The school? He is addicted to digital after the “injury” of father. But more training is needed –

from Paolo Riva

The pandemic has seen distance learning fail, but new technologies are needed. The future formula is called Ddi, that is, “integrated”, for a different learning

From Father of Ddi. The acronyms are similar, but the ideas behind them are completely different. And absolutely crucial for the future of Italian school that if he managed to forget the first and invest in the second, he could change a lot. For the best. There Dad is distance learningwidely used for the pandemic e much criticized for its effects. Since its adoption, the number of students not acquiring basic skills in Italian and mathematics has increased. In addition, Prime Minister Draghi said: “Dad creates inequalities.” There Ddi, on the other hand, is digital teaching
integrated, defined by the Ministry of Education as an «innovative teaching-learning method». It is much less common than father, but in some institutions it is already a reality.

That high school Savoia Benincasa of Ancona is one of them. “At school, the digital embraces us,” says Jacopo Giuggioloni, a fourth-year student and school representative. The high school has modern rooms, PCs and internet connections in all classrooms, but above all new ways of doing school. Physics is understood by experiments recorded on video and analyzed together, image by image. Philosophy faces debates that connect thinkers’ ideas with current events. “We just studied Locke and Hobbes this way, and it was exciting,” Giuggioloni explains. Savoia Benincasa is in between the 22 institutes that in 2014 founded the avant-garde education movement: today there are over 1,300 in all of Italy and their goal is “to transform the school’s transmission model”.
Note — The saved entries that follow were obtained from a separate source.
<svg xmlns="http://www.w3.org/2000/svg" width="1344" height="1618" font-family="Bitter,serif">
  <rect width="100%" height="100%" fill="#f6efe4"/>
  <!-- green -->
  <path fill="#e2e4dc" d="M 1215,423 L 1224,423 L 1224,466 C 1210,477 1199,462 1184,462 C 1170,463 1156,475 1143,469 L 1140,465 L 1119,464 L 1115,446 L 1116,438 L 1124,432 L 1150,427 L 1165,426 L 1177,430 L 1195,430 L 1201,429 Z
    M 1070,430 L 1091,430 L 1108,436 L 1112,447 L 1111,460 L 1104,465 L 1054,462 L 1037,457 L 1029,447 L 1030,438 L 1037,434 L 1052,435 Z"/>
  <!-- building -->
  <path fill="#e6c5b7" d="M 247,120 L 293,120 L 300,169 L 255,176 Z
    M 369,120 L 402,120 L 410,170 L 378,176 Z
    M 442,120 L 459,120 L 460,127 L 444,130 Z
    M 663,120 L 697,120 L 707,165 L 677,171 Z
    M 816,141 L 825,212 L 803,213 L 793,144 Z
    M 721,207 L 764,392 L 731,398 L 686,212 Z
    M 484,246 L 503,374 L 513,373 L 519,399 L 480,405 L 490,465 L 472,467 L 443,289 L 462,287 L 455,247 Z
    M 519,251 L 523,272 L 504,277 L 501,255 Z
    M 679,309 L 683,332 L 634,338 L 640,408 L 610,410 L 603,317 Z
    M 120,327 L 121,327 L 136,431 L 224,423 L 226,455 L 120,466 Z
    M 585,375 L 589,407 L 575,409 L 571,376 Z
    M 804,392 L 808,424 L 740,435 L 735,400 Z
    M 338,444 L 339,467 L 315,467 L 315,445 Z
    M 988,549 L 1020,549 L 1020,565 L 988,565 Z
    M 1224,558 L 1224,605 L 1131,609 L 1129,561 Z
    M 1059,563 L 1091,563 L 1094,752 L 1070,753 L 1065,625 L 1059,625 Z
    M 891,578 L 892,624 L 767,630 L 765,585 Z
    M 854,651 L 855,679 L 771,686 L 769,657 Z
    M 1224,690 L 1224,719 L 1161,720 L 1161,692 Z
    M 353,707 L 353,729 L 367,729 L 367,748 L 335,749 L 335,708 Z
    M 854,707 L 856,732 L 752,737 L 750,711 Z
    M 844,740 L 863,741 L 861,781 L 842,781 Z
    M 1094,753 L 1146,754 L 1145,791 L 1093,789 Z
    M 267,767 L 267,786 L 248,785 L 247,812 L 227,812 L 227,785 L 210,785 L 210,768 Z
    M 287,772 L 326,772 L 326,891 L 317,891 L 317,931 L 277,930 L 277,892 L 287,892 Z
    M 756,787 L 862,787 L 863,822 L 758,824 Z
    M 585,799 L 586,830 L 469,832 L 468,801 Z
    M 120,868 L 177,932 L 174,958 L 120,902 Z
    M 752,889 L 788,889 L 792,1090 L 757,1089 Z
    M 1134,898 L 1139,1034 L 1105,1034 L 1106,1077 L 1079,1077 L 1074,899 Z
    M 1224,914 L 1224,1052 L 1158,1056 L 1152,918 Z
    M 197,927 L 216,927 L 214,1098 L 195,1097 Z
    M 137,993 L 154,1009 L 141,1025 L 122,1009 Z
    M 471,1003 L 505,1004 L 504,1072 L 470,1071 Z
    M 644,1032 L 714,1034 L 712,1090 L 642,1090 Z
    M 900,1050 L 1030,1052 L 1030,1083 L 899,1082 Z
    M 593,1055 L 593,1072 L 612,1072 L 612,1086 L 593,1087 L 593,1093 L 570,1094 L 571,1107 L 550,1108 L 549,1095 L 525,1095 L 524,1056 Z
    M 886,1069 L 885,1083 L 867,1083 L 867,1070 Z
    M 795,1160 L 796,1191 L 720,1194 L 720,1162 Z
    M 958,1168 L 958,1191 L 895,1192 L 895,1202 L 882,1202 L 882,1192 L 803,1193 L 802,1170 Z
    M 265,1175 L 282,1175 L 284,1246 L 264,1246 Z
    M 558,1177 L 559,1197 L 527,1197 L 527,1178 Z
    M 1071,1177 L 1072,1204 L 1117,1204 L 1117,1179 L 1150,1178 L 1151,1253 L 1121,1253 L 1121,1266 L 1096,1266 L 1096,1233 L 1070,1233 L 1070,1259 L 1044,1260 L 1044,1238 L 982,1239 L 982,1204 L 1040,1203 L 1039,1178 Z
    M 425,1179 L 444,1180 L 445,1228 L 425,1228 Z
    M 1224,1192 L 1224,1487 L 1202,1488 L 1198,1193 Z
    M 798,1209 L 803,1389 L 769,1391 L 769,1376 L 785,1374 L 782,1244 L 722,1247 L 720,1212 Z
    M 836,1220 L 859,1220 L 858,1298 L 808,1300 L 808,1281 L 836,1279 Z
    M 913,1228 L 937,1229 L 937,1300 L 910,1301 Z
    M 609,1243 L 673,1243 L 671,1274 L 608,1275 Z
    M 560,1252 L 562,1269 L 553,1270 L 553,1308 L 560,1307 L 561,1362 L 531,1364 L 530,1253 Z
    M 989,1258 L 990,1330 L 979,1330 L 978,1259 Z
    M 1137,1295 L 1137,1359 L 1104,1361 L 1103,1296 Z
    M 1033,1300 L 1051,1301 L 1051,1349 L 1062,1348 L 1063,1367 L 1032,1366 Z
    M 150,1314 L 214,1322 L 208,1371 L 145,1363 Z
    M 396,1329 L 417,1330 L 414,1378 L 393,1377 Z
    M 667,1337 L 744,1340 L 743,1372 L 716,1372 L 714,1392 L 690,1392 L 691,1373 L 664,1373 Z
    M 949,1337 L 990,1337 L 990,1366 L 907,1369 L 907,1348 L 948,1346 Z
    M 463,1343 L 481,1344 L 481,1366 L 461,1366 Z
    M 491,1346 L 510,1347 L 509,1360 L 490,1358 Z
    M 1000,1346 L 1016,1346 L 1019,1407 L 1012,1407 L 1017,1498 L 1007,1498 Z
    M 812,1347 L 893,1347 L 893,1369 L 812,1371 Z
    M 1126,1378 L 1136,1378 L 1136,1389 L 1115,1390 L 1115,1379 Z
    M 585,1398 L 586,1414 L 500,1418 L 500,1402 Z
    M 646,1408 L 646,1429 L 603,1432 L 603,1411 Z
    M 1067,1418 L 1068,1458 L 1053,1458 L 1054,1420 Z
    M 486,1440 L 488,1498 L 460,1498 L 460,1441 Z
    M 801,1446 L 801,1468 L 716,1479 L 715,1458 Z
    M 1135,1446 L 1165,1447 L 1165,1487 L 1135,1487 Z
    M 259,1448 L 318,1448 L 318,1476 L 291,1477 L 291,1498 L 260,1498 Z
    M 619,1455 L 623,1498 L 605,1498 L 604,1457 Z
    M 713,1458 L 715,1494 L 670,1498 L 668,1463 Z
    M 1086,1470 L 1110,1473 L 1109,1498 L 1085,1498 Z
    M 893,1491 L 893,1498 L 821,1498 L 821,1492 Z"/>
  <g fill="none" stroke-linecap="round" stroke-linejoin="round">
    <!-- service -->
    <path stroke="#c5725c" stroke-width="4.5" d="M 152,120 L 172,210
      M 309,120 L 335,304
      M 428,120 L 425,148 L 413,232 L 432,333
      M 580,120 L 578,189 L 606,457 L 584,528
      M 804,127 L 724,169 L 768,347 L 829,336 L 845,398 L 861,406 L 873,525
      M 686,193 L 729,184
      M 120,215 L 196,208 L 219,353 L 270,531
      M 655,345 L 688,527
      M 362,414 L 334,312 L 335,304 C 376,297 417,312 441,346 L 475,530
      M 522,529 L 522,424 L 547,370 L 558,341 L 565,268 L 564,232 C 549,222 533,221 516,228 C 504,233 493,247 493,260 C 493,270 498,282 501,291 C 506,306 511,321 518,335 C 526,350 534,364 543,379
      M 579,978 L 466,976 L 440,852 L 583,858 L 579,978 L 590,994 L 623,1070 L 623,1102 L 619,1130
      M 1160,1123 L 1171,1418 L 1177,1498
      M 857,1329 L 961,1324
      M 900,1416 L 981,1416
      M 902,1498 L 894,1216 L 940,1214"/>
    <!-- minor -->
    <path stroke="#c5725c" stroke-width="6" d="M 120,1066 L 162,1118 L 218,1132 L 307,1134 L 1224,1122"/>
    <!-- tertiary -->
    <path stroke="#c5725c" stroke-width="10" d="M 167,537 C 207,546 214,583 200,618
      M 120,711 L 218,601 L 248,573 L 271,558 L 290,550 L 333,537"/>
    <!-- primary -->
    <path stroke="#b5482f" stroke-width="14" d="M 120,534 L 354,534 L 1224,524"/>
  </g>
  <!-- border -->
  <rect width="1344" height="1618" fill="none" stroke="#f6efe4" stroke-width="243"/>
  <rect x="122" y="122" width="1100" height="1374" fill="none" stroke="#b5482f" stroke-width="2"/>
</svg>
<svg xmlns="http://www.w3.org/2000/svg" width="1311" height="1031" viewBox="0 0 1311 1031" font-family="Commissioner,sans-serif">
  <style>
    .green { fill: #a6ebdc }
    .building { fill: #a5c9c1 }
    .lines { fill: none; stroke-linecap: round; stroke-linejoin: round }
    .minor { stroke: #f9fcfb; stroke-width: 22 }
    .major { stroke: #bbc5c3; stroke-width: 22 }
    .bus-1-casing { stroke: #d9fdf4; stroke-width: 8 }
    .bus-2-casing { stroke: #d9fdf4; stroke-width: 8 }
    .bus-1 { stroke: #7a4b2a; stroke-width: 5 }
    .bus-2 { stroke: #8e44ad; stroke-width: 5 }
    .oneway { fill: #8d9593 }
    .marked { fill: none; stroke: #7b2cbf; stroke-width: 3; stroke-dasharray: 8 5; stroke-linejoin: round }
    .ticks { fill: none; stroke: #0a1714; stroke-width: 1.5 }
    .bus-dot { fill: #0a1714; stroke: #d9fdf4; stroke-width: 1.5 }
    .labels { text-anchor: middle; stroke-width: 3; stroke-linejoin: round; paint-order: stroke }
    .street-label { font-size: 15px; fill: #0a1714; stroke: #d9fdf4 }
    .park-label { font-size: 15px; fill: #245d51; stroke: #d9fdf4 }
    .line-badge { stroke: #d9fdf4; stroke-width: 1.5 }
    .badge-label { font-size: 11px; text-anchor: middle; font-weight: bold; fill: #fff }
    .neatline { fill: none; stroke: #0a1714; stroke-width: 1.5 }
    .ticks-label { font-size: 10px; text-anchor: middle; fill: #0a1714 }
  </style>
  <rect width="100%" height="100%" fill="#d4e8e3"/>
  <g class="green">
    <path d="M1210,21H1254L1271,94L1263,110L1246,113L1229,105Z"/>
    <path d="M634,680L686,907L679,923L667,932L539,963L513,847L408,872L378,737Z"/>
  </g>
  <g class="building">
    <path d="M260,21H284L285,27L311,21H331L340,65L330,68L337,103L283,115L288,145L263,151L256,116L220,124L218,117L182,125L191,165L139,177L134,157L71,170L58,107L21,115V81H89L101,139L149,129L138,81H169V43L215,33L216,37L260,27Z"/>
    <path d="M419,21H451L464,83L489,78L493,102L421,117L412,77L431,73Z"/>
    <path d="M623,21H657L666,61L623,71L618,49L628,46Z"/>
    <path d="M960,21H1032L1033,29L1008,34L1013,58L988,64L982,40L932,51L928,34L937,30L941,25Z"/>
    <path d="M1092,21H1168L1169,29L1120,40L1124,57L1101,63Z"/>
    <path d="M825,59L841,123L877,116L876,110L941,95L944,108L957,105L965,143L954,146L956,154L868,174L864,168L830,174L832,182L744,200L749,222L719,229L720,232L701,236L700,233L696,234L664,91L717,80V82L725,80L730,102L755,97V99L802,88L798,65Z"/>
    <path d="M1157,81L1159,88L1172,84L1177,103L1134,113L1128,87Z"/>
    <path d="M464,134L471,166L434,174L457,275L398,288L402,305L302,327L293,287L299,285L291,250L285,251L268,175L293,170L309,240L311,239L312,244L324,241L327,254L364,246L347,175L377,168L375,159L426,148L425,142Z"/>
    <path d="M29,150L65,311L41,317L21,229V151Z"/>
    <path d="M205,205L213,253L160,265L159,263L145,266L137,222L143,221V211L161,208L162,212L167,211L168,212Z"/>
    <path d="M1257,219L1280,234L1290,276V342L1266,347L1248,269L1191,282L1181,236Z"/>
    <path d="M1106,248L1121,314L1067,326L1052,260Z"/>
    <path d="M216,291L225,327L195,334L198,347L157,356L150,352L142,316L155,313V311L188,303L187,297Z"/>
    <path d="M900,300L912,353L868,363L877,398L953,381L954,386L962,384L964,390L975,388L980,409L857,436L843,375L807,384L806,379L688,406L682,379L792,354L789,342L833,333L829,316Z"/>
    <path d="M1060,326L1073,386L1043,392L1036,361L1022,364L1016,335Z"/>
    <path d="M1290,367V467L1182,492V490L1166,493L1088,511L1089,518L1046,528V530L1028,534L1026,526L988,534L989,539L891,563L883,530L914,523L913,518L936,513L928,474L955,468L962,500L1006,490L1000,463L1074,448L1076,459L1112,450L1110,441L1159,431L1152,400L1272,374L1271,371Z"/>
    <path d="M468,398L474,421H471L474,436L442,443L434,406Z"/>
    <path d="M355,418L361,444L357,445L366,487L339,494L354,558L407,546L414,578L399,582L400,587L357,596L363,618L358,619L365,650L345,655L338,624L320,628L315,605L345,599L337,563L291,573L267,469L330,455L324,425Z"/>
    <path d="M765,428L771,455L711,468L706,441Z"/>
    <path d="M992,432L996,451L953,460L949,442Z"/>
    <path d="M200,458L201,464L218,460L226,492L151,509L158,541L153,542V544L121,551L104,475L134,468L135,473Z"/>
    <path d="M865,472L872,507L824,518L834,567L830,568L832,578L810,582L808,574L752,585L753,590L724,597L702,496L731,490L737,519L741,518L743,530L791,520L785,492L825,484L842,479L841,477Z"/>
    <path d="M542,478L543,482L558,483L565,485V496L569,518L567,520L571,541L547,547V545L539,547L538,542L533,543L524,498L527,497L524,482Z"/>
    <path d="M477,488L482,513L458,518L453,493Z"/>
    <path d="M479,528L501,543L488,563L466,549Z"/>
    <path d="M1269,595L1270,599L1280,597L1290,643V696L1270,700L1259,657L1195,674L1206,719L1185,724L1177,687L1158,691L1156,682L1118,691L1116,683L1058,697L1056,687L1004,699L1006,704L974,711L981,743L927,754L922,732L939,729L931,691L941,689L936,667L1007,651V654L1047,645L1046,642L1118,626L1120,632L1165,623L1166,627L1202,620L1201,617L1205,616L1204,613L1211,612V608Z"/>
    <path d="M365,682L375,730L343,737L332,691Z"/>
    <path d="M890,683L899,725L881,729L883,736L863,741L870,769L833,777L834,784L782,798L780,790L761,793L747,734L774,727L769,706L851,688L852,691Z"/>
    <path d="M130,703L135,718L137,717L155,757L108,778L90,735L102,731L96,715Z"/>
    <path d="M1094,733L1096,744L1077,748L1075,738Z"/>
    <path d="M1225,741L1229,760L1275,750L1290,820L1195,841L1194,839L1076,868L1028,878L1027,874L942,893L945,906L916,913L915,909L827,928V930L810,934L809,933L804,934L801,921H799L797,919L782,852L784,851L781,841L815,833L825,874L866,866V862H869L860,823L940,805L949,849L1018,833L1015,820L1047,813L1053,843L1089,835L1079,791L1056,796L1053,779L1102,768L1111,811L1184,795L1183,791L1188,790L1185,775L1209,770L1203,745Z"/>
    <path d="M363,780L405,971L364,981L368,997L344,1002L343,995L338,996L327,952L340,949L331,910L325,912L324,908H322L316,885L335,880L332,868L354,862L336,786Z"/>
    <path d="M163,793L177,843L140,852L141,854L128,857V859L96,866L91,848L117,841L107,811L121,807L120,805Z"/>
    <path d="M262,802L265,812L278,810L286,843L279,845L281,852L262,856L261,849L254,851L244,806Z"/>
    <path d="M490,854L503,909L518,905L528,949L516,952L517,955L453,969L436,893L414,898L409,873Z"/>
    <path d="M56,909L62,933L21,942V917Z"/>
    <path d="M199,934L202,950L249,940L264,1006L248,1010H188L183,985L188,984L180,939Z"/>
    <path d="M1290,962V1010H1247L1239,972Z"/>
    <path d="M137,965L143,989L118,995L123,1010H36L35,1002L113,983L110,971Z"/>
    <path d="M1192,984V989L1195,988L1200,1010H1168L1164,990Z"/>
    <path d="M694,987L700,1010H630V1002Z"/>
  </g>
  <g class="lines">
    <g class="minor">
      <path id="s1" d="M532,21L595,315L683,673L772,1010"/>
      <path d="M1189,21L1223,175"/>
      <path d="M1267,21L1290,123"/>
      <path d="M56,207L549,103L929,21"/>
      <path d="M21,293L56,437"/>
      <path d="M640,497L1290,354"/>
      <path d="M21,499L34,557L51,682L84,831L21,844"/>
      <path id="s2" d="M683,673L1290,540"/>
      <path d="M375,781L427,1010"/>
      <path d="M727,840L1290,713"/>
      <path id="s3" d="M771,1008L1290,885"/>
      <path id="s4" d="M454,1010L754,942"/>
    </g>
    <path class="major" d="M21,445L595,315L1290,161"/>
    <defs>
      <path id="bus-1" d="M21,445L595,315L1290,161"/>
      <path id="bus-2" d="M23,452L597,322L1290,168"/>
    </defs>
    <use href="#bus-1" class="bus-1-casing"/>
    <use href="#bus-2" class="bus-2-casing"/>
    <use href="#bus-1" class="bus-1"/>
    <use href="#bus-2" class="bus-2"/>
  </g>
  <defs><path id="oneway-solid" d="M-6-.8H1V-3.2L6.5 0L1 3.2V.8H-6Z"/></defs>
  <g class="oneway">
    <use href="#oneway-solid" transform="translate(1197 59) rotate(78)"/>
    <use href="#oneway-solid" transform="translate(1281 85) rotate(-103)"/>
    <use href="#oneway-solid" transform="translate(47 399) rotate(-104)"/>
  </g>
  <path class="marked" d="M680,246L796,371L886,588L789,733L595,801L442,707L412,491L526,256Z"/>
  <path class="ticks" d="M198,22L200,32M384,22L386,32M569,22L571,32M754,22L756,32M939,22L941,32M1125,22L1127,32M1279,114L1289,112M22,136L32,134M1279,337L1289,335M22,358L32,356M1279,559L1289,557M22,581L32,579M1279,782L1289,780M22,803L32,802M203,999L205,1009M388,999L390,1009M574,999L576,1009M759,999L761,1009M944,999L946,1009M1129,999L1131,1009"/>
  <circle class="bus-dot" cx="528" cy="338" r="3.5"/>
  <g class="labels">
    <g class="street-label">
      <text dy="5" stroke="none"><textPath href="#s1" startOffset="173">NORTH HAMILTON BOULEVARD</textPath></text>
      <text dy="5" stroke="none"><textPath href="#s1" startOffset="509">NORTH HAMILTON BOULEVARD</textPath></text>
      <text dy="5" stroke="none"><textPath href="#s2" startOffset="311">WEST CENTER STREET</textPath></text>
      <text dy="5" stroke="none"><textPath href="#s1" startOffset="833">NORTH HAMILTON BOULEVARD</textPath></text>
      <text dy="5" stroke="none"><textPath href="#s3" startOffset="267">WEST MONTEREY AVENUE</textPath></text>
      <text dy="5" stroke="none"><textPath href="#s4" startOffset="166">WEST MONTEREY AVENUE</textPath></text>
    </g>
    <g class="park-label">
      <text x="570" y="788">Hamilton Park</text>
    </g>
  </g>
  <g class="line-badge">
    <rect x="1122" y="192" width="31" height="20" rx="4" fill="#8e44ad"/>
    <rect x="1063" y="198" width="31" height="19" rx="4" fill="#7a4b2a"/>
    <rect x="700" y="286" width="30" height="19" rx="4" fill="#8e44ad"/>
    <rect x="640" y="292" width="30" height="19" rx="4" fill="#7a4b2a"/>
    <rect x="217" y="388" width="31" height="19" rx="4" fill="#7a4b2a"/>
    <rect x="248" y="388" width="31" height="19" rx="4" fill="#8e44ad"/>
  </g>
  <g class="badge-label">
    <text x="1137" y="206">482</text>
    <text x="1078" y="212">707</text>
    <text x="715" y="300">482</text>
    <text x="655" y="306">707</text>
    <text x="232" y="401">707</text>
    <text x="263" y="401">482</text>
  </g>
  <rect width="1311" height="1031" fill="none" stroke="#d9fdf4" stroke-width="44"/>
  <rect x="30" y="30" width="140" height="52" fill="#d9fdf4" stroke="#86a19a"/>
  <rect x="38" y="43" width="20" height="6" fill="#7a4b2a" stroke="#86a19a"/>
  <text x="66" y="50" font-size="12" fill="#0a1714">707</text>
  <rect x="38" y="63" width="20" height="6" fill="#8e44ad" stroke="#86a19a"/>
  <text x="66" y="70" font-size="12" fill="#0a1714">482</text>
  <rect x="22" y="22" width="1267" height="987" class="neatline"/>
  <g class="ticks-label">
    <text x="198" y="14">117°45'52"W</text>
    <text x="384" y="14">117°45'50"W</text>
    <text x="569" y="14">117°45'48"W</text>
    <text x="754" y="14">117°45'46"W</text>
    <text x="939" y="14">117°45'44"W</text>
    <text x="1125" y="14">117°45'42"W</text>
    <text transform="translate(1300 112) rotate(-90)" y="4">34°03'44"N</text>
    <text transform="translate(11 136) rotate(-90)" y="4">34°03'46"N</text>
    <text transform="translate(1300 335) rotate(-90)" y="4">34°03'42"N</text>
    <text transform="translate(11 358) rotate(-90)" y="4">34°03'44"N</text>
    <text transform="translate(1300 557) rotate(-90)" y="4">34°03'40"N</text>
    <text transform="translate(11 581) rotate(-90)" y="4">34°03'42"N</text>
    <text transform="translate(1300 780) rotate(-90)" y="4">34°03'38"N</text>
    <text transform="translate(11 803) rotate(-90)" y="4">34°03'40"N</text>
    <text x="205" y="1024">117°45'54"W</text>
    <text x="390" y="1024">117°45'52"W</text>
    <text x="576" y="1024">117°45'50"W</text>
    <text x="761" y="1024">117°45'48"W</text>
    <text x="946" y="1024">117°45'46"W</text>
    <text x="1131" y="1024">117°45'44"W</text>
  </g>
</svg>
«In the vision of the Movement – the researcher explains Ester Bonomi’s other welfare programs – the use of digital tools strengthens, enriches and integrates teaching activities, stimulates active learning and helps to strengthen cross-cutting skills ». Technology is therefore a means, not an end. Although it is growing rapidly, the number of educational avant-garde is still in the minority. “The point is to understand how excellent realities can pollute all other schools,” he explains Antonello Giannelli, President of the National Association of Principals. With the pandemic, progress has been made and new resources have been allocated, but according to Giannelli “they are not enough: we must continue”.

“There’s a delay on digital,” La adds Secretary General of the CISL School Ivana Barbacci. In his opinion, first and foremost, tools and infrastructures are lacking. «The transition from slate boards to Glue, the mul interactive whiteboards
timer, it was difficult due to lack of resources. I know of glue bought by parents, ”he says. “Another example is electronic register. All schools have it, but if you do not have internet in the classroom, the teacher ends up filling it out at home ”, with wasted time and lower benefits.

In this sense is Pnrr, National Recovery and Resilience Plan funded by post-pandemic EU funds, it should help. On the one hand, it envisages € 2.1 billion to cable 40,000 school buildings and convert 100,000 classrooms into “connected learning environments”. On the other hand, it distributes 800 million for training about the digital transition of 650 thousand teachers and members of school staff. For that is also a fundamental question. All the more so in a country where digital skills, as evidenced by the Desi 2021 data, are low and well below the European average, even among young people.

“The teachers – Giannelli continues – have never been adequately updated”. “The organic nature of the training offer is lacking for teachers, which allows them to acquire new teaching methods – adds Barbacci – also digital ». For this reason, it is crucial by 2026 that the funds from the NRP are used in the best possible way. The risk otherwise is it everything is left to the good will of the individual teacher and that students are affected, especially those who are already having difficulty. And that they might end up leaving their studies or ending them badly.

In fact, in our country between 2019 and 2021 the total dropout rate increased from twenty-one to twenty-two percent: cThere is especially an increase among those who have also obtained an education but with insufficient basic skills. New teaching methods and new technologies are therefore also important in this perspective.

“Digital technology can help tackle educational poverty, but under certain conditions,” he reflects Marco Rossi Doria, chairman of the social enterprise Con in Bambini, created to concretize the fund’s resources to combat youth education poverty in projects in the area. “The first condition – he continues – is that all students and all students have an Internet connection and updated hardware and software tools at their disposal”. And this, as we saw during the pandemic, is by no means a matter of course. «The second condition is the leducational support places outside the schools, such as those promoted by With Children. It is digitized spaces, with computers and connections, but above all figures that follow the children and monitor their learning, also the digital ».